Valuable Coins found in Pocket Change
You may not know it, but you may actually be spending a fortune on your value meals or favorite chocolate bar. Don’t believe it? Well, if you haven’t been looking at those loose change in your pockets closely, you may be unwittingly throwing away valuable error coins that could sell several hundreds of dollars. Believe it or not, there are valuable coins going around in circulation and unknowing people use them in paying for a dollar worth of junk food. So how do you avoid this mistake, which could have been your ticket to earning a fortune? Well, the answer is simple. Just take a few minutes of your time and examine those coins in your loose change. Practice this regularly, make it a habit, and then who knows? You may luckily chance upon a silver coin worth thousands of dollars! But of course, you have to know what you are looking for and how to look for it. So, here are a few tips to help you get started.

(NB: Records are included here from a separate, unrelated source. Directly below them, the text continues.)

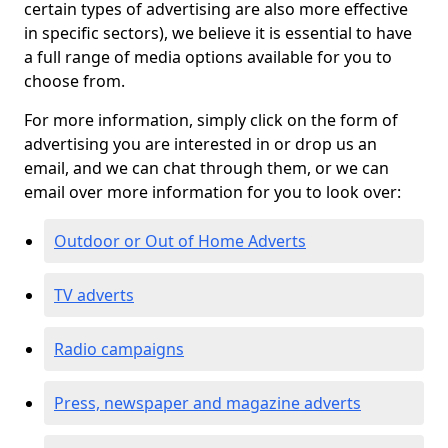
certain types of advertising are also more effective
in specific sectors), we believe it is essential to have
a full range of media options available for you to
choose from.
For more information, simply click on the form of
advertising you are interested in or drop us an
email, and we can chat through them, or we can
email over more information for you to look over:
Outdoor or Out of Home Adverts
TV adverts
Radio campaigns
Press, newspaper and magazine adverts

Photo: Coins found in pocket change
The first thing you have to do is to familiarize yourself with different silver coins. Arrange those loose coins according to denomination and take a close examination of their details. Arranging your coins this way will make memorizing the features of the coins easier and enable you to eventually notice differences faster, should there be any. To get a better look, you may want to invest in a good magnifying lens, which doesn’t cost that much. This will help you a great deal in seeing the details of each coin.

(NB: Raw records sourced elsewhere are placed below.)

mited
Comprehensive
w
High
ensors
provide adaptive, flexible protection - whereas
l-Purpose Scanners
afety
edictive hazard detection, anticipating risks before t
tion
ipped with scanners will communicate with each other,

Now that you are familiar with the different denominations of silver coins, you can start looking for the differences and errors in coins that make them unique and valuable. Features that you have to watch out for are the date and mintmarks, the edge, and the die rotation, among others. Common mistakes are usually found in these features.

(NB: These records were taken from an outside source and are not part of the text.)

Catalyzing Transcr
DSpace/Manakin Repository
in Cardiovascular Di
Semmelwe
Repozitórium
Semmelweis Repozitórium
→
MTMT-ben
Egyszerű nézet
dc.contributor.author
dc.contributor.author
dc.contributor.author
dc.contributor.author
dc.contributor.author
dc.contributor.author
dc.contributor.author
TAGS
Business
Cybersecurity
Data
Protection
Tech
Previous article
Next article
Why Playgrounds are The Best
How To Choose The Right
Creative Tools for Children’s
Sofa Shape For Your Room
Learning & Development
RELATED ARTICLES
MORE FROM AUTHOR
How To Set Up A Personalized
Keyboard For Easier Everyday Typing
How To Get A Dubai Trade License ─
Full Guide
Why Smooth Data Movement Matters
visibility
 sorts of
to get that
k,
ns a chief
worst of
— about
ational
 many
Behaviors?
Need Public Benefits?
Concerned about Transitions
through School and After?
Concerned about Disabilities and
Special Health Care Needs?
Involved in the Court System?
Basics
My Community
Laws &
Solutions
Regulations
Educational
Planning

The mintmarks are sometimes overpunched or punched. Overpunched mintmark consists of two different mintmarks, one of which was punched over the other. On the other hand, a double punched mintmark consists of one mintmark that was punched twice. The edge of a coin is usually reeded and possible not on the coin you are inspecting. You may look for missing reeded edges, lines, seams and whatever out of the ordinary on the edge. There are also coins that bear inscriptions on the edge. In this case, you may look for missing letters or the whole inscription sometimes.
The die rotation is the alignment of the obverse and the reverse side of the coin. Check if the die rotation is correct. If you turn the coin from side to side, the other side should be upside down. If you turn it from top to bottom, the other side should be right-side-up as well. On the whole, look for anything unusual on the obverse and reverse side of the coin. Watch out for any doubling on the inscriptions or the portrait image itself. Are there double-struck or missing letters? Is there any excess on the images? Like an additional leaf, flower, or doubled earlobes perhaps?
These are just simple but very useful tips if you make it part of your routine. These very simple steps can make you a fortune should a valuable coin luckily falls into your pocket.